Print this pageAAPG ANNUAL CONFERENCE AND EXHIBITION
Making the Next Giant Leap in Geosciences
April 10-13, 2011, Houston, Texas, USA
Applying Innovative Production Modelling Techniques to Quantify Fracture Characteristics, Reservoir Properties and Well Performance in Shale Gas Reservoirs
(1) DeGolyer and MacNaughton, Dallas, TX.
(2) Lucid Reservoir Technologies, Austin, TX.
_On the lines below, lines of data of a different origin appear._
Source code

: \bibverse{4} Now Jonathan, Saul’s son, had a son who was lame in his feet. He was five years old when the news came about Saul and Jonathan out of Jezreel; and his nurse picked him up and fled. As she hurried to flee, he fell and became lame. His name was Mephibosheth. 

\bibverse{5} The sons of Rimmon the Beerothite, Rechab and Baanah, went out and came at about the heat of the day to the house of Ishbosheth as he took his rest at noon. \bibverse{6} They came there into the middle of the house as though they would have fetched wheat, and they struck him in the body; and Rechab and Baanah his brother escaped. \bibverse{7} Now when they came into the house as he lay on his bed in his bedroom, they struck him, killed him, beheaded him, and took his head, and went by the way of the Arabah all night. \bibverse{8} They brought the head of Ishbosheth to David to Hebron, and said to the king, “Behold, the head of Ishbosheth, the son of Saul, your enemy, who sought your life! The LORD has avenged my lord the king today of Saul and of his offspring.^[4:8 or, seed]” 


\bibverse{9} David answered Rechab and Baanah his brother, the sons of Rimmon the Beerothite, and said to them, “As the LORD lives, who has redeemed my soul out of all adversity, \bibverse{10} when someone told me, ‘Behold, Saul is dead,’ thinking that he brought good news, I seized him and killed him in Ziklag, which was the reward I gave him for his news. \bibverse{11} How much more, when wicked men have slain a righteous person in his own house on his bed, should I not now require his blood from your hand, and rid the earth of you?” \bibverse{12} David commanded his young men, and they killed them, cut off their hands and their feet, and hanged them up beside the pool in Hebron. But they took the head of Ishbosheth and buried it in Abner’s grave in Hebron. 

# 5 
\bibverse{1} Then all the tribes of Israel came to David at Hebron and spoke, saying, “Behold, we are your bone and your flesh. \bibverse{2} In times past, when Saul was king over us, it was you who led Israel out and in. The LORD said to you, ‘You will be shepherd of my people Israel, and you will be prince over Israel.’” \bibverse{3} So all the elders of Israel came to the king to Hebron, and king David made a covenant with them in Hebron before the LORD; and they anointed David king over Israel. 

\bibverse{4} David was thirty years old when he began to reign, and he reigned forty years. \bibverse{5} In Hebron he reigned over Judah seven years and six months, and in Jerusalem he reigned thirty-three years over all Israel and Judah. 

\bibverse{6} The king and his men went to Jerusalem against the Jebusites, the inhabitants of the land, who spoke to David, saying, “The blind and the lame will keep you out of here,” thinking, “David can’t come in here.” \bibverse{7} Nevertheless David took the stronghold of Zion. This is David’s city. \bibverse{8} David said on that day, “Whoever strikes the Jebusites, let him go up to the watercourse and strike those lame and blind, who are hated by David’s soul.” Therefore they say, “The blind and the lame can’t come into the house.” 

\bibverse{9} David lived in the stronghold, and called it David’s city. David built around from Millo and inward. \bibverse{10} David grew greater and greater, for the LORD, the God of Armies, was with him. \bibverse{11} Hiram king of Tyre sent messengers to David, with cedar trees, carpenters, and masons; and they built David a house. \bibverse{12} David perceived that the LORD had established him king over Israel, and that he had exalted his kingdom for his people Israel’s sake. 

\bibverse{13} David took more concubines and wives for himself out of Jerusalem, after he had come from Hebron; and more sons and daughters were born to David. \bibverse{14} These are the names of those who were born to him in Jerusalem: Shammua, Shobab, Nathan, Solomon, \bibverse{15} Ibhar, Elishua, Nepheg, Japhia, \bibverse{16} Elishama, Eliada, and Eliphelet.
(3) Object Reservoir, Houston, TX.
Gas rates from shale wells are comparable to those of conventional wells as a result of rapidly-evolving horizontal drilling and well stimulation technologies. However, an understanding of the factors controlling production rates and recoveries lags behind the knowledge derived from decades of gas production from conventional reservoirs. Specific difficulties include: a) incomplete knowledge about the characteristics of staged hydraulic fractures in horizontal wellbores, b) petrophysical property uncertainties, and c) an inability to distinguish between hydraulic fracture and reservoir contributions from production data alone.
In order to more accurately characterize reservoir and hydraulic fracture properties from well performance, a workflow has been developed that effectively integrates variable quality data from a variety of sources. This workflow applies analytical techniques designed specifically for shale gas wells followed by as-needed numerical modeling. The analytical techniques can be applied to multiple wells through time to a) identify groupings of like-performing wells, b) detect wells with anomalous behaviors, c) develop hypotheses about production mechanisms, and d) choose specific wells for more detailed analysis and numerical modeling.
Numerical modeling is important for understanding complex reservoir mechanisms, quantifying well performance, and optimizing completions. Conventional numerical models typically use finite-difference grids, but these are neither sufficiently complex nor sufficiently flexible for shale gas reservoirs. For this reason, a finite-element modeling technology has been applied that places a large number of closely-spaced nodes near hydraulic fractures “where all the action takes place” in the early life of a well. The finite-element technique also allows complex fracture geometries to be modeled.
This workflow, incorporating analytical and numerical solutions, has been applied to multiple shale gas projects, including industry consortia in the Haynesville (US) and Montney (Canada) shales and individual operator projects in the Woodford (US), Horn River (Canada), and Marcellus (US) shales. Through the application of these techniques, fracture and reservoir properties have been characterized and uncertainty associated with forecasted well performance has been reduced.